### Provided passage

--

Back when I first started strolling down a pagan path, one of the first things to really get me excited, along with setting up my first altar, as the idea of picking out a new name, used only for craft things. Little did I know just what kind of ramifications my choice could have down the line. While an exciting concept, it doesn’t seem all that important at first. Most of us will agonize over gathering our altar tools or what to use for our BoS more, because those seem so much more important. However, we’ll all reach a point of no return with our craft name, so it’s helpful to make some wise choices up front when it comes to choosing one. It’s worth it to reign in your excitement just a little and spend some time mulling it over. So, ask yourself these questions when picking your magical name.
Let’s start with some questions you should ask yourself at the beginning. Once you hit a question where it’s obvious you need a pagan name, then you can move on to picking one out.
Are you part of a tradition that requires one?
Some magical traditions require you to take a name as a way of separating your mundane self from your magical one. Quite often these names are only used in Circle or while working on your own and not used with the general pagan public. And if you’re already part of a training or teaching group, this name may be chosen by others and bestowed upon you. However, if you are not part of such a tradition, or you’re practicing alone, the choice of taking a craft name or not is entirely up to you.
How do you feel about your current name?
I didn’t consciously take on a craft name until I started writing – and even then, it was only meant to be a pen name (more on that later). I very much love my name, with my given name being an unintentional gift from my father shortly after I was born. However, some people love the idea of getting to discard at least some part of their real name for at least part of the time.
Do you need to keep yourself at least partly in the broom closet because of family?
This can be a tricky one for some of us. I lived far enough from my family that I didn’t need to worry about it at the time, back in the days before everyone was online. And nowadays, I’ve chosen not to worry about it at all. I practice a valid, recognized spiritual path and if they have questions, they can ask. However, the two people I would have worried about, well, worrying, are also no long with us. And I feel that wherever they are, they know about my path and understand it now.
Will your job be on the line if it was discovered that you’re pagan?

--

### Data records
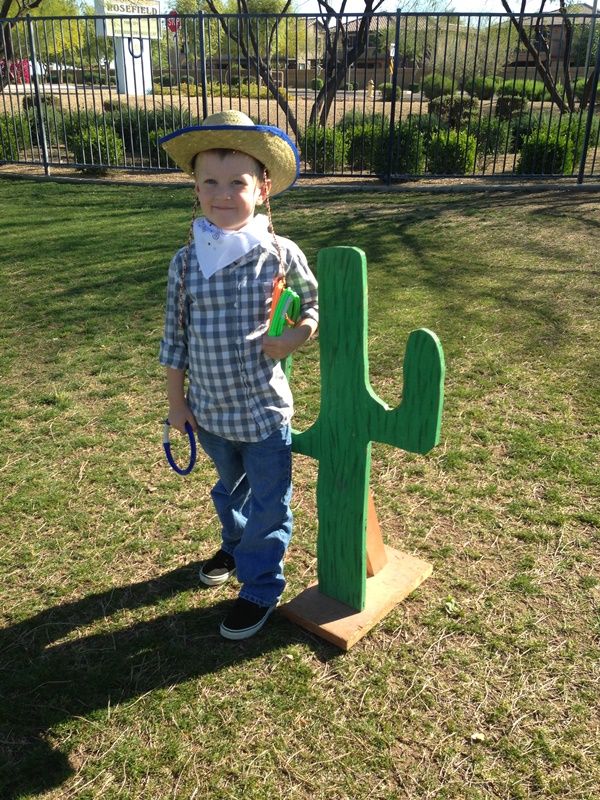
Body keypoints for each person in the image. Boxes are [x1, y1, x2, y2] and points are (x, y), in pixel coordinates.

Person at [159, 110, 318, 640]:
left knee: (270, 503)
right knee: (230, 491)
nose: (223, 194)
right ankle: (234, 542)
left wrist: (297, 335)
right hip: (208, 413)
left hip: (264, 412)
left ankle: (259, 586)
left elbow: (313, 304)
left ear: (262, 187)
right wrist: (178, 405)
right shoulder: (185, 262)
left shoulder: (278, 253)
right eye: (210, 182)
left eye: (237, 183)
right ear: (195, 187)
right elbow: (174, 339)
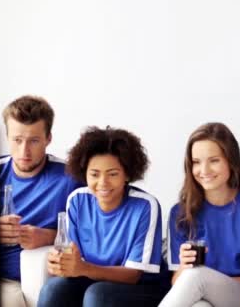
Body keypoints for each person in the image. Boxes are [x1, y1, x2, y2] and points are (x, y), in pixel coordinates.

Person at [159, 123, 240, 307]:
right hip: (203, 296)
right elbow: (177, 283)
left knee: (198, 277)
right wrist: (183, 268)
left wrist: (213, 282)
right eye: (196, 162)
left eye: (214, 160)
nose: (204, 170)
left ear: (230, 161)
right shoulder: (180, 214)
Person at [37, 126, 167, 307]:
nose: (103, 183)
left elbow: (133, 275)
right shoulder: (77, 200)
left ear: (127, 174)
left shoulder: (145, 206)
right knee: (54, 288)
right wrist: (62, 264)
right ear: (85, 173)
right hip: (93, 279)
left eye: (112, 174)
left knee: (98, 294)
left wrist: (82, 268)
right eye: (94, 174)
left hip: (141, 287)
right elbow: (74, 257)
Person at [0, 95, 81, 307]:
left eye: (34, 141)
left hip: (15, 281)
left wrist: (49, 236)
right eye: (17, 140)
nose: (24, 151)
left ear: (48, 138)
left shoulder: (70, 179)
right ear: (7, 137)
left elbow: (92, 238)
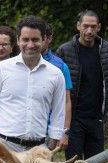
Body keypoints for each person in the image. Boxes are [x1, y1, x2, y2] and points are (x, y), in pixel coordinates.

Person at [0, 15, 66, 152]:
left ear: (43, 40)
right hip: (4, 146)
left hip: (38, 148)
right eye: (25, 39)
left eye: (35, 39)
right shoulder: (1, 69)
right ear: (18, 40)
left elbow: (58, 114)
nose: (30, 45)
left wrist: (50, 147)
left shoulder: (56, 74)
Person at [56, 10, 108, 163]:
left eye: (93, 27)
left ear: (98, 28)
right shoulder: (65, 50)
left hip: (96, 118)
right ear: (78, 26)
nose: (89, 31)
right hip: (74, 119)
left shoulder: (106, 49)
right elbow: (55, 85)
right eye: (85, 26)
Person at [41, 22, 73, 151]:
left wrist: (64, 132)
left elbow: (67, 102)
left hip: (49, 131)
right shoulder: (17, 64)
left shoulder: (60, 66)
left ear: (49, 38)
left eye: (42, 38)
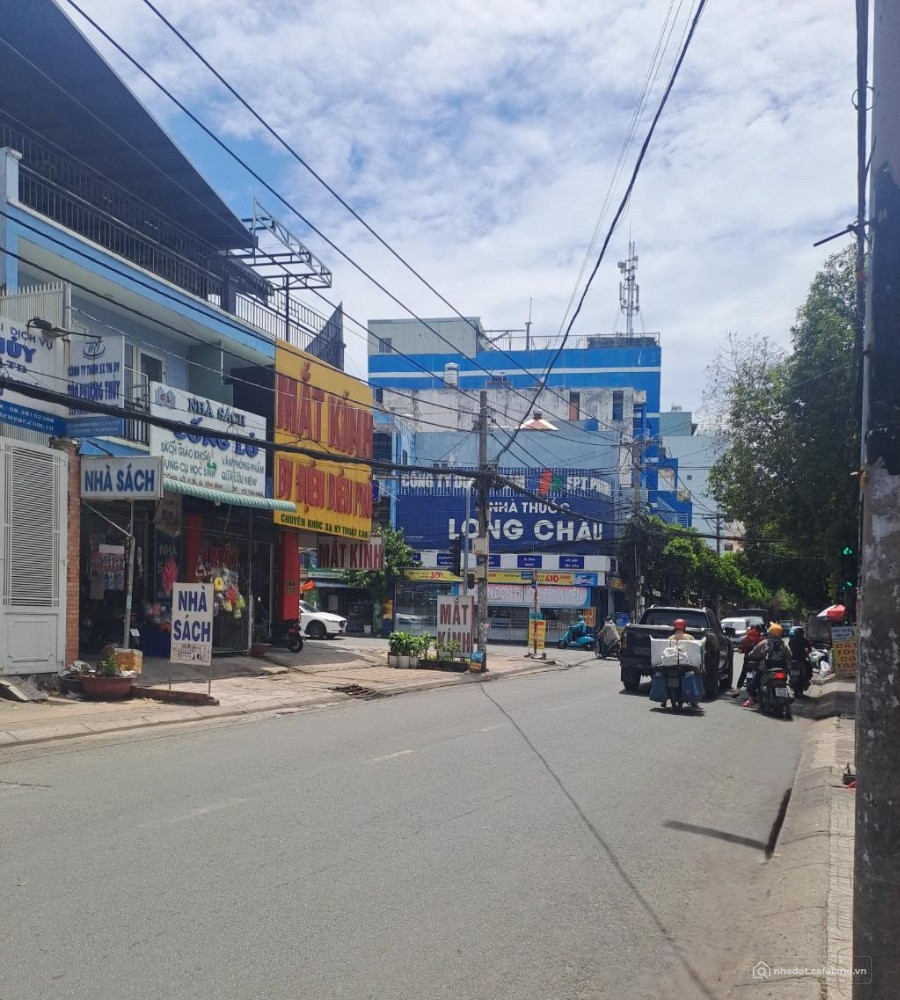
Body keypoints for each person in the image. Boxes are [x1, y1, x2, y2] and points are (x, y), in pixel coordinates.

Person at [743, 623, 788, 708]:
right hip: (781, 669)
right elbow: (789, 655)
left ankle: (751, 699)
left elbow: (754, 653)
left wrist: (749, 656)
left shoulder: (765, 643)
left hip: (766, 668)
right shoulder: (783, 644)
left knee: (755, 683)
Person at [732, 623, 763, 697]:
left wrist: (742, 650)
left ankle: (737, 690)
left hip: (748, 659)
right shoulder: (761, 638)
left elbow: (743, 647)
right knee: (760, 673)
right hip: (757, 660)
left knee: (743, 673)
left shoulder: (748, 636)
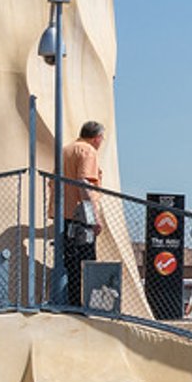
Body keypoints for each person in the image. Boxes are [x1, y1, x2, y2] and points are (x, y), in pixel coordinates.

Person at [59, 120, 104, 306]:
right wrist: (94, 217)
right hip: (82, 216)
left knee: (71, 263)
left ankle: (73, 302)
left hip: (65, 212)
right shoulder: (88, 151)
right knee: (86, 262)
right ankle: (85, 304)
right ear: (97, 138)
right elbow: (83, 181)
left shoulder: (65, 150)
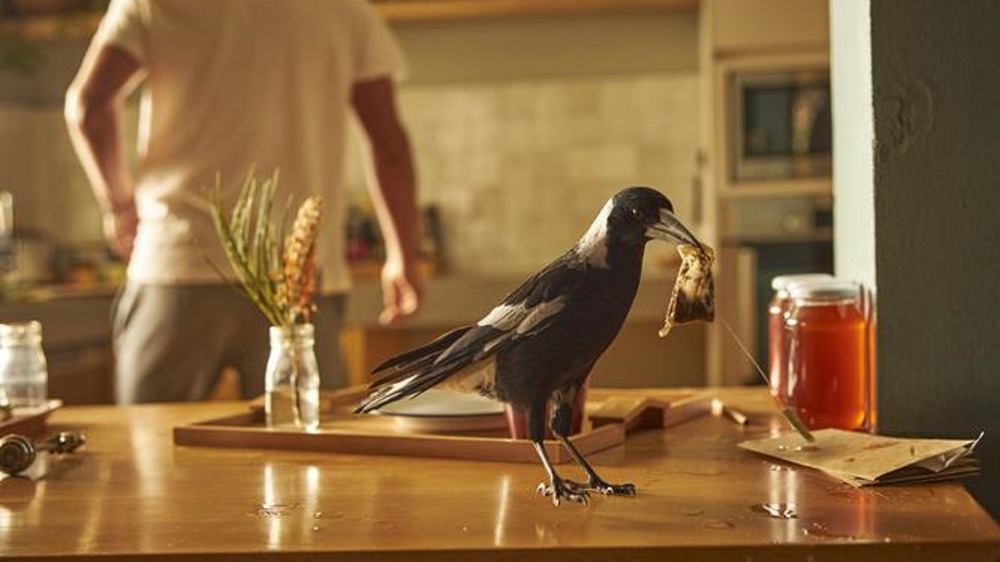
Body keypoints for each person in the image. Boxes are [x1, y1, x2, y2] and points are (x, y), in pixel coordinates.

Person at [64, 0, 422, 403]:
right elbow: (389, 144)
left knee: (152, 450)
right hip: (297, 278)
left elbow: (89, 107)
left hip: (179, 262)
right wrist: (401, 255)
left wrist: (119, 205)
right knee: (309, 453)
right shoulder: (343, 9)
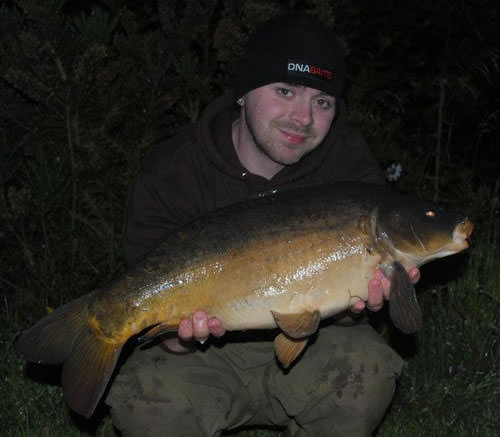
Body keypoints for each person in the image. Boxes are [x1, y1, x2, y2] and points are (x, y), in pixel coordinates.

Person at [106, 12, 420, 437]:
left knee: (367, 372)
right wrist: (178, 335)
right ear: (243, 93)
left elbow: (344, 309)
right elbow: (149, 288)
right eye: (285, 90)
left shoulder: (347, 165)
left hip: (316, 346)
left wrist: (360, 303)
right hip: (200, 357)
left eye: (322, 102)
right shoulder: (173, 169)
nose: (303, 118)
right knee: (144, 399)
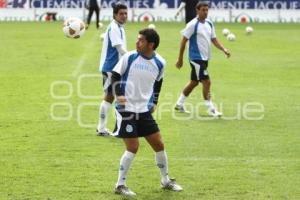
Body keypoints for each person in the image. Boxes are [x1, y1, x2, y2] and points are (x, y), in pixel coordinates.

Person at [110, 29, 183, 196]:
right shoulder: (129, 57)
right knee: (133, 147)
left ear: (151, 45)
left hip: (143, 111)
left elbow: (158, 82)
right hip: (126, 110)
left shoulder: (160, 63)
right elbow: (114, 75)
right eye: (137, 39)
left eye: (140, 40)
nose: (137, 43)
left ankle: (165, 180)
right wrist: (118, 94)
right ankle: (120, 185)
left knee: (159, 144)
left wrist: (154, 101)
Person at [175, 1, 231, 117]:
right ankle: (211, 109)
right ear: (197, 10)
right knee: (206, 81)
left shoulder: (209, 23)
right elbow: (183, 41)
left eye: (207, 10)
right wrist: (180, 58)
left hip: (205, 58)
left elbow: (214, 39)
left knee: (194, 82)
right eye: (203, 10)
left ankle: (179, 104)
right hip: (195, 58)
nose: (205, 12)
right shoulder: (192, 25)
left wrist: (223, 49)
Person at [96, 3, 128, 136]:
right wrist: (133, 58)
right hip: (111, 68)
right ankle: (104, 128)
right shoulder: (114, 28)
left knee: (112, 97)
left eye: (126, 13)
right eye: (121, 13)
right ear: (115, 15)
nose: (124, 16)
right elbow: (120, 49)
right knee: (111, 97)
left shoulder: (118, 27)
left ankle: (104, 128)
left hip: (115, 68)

--

### Activities
1. Sum up the article on choosing a craft name in two sentences.
2. Write the next part of the article on choosing a craft name, picking up after its last line.

### Answers by item
1. When first starting down a pagan path, the writer was excited to pick a craft name and did not realize how much that choice could matter later, so the article advises taking some time to mull it over. It then offers questions to ask first, such as whether one's tradition requires a name, how one feels about one's current name, and whether family or a job gives reason to stay partly in the broom closet.

2.
There are a lot more protections nowadays, but that doesn’t really change the fact that an environment that doesn’t want you there is not a healthy one. Yes, even if you have the legal system on your side.
Do you live in an open-minded area, where most of the community won’t care?
If this is you, count yourself among the lucky. I do on a regular basis. I’m not sure how much this would have been the case back in the early 90s if I still lived back where the rest of my family is located. It was a very conservative farming area at the time. In some ways it still is. If you live in an area like that, I’d recommend letting people get to know you as a person before revealing your spiritual path. It’s worked well for me in the past, because people know me the person and not just me the pagan/witch. There’s nothing wrong with trying to change hearts and minds one person at a time. It can be quite effective.
However, if you live in an area full of fundamentalist Christians, especially if it’s a smaller community, I’d recommend staying in the broom closet for a variety of reason – harassment, and even the potential for violence, being one of them.
Do you want to pick a name just for your practice?
The final question is if you’d like to take on that new moniker and there are a variety of reasons for doing this. For one thing, it’s kinda fun, picking out a name that suits you. Perhaps you’re a bit unsure of what it’s like, out here in the larger pagan community, and would like that alias as a form of protection. Maybe you even like the idea of having that separation between the sacred and the profane. Really, what it comes down to is if you want to do it or not, especially if none of the previous questions didn’t suggest that a craft name would be a good idea.
We’re going to stop here for now and let you take some time to marinate over these questions, as well as your decisions. I’ll get the second part up soon, covering some tips on how to go about creating your magical moniker. I’ll also let you know how I came to take on my pen name.